Passage for review:
This paper aims to address three key issues: How to enhance planning efficiency using hierarchical planning? How to plan the motion of the robot's base and foot-points? How to utilize the results of hierarchical planning to realize robot motion? In this work, we make three significant contributions:

(1) We devise a base motion planner, formulating the base trajectory planning problem as a constrained nonlinear optimization problem. By employing the Lagrangian method, we attain the desired optimal solution to facilitate motion planning for the robot's base.

(2) We establish a base turning planner based on the TOPSIS method, enabling the robot to turn to an optimal initial pose, facilitating movement along the specified direction.

(3) We propose a gait motion planner based on the MD3QN algorithm, designing a mask during the action selection and designing a reward function, thereby enabling autonomous learning of the robot foot-points. By integrating the outcomes of the above two planners, the robot can move on the tube plate flexibly and efficiently along the desired trajectory. Experimental validation demonstrates the effectiveness and advancement of the MD3QN algorithm.

The chapter arrangement of the paper is as follows. Section 2 presents the related work, and Section 3 introduces the structure of the robot, analyzing its motion characteristics and kinematics. Section 4 outlines the proposed algorithm. Section 5 provides experimental validation, and finally, the conclusion is presented.

2. Related Work

Early scholars typically employed model-based approaches for the motion planning of quadruped robots. The leg motion problem was transformed into a mathematical optimization problem, generating motion plans for quadruped robots facing complex terrain and tasks [7]. While this mathematical modeling approach is simple and feasible, it necessitates the establishment of sufficiently accurate models to compute a single trajectory optimization formula for leg motion, thereby determining the robot's gait sequence and foot placement [8].

Although model-based methods can plan robot motion for various environments [9], each environment requires a separate analysis for its motion conditions, leading to substantial computation. In addition, traditional model-based planning methods in specific environments require exhaustive analysis of the robot's motion characteristics, operating conditions, and potential future scenarios. Inadequate analysis may result in unsolvable motion planning.

Dataset:

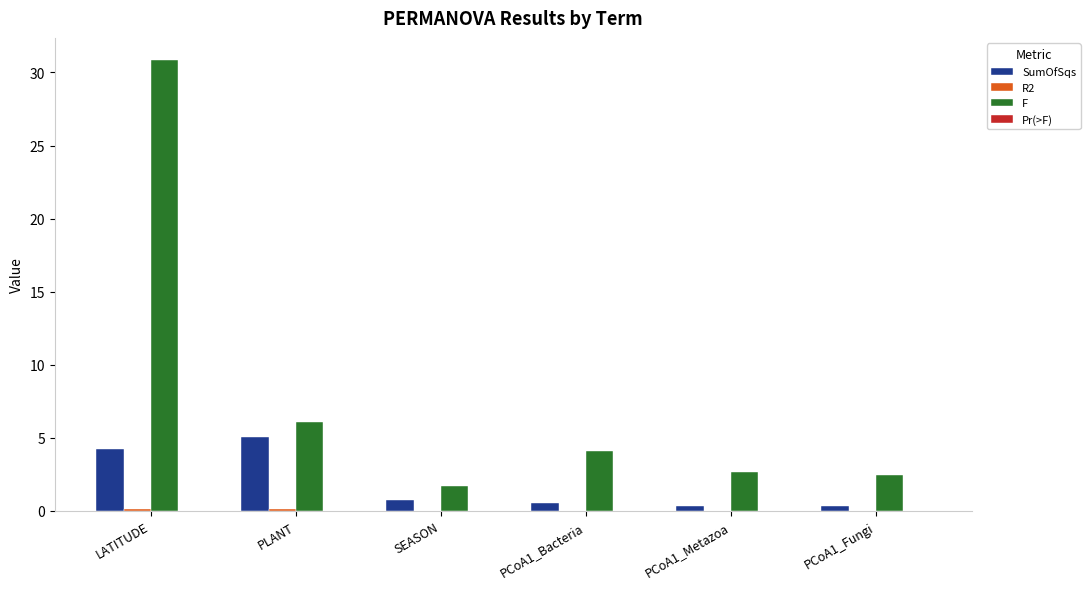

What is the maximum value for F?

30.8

--

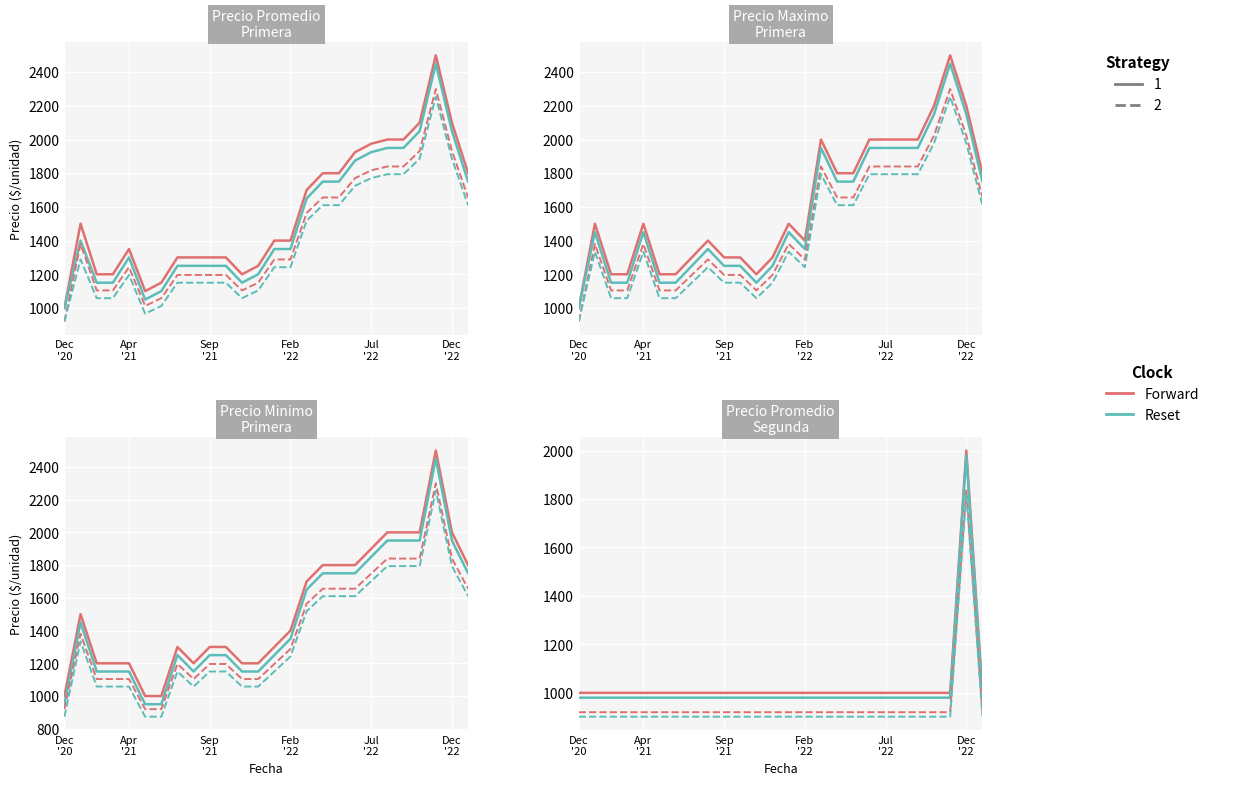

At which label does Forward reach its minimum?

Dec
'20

Assigned task:
Answer from the robot motion planning passage:
(a) Which method is used to attain the optimal solution for the base trajectory planning problem?
(b) Which section introduces the structure of the robot?
(c) What can inadequate analysis in traditional model-based planning result in?
None of the data is needed here.

Solution below:
(a) The Lagrangian method.
(b) Section 3.
(c) Unsolvable motion planning.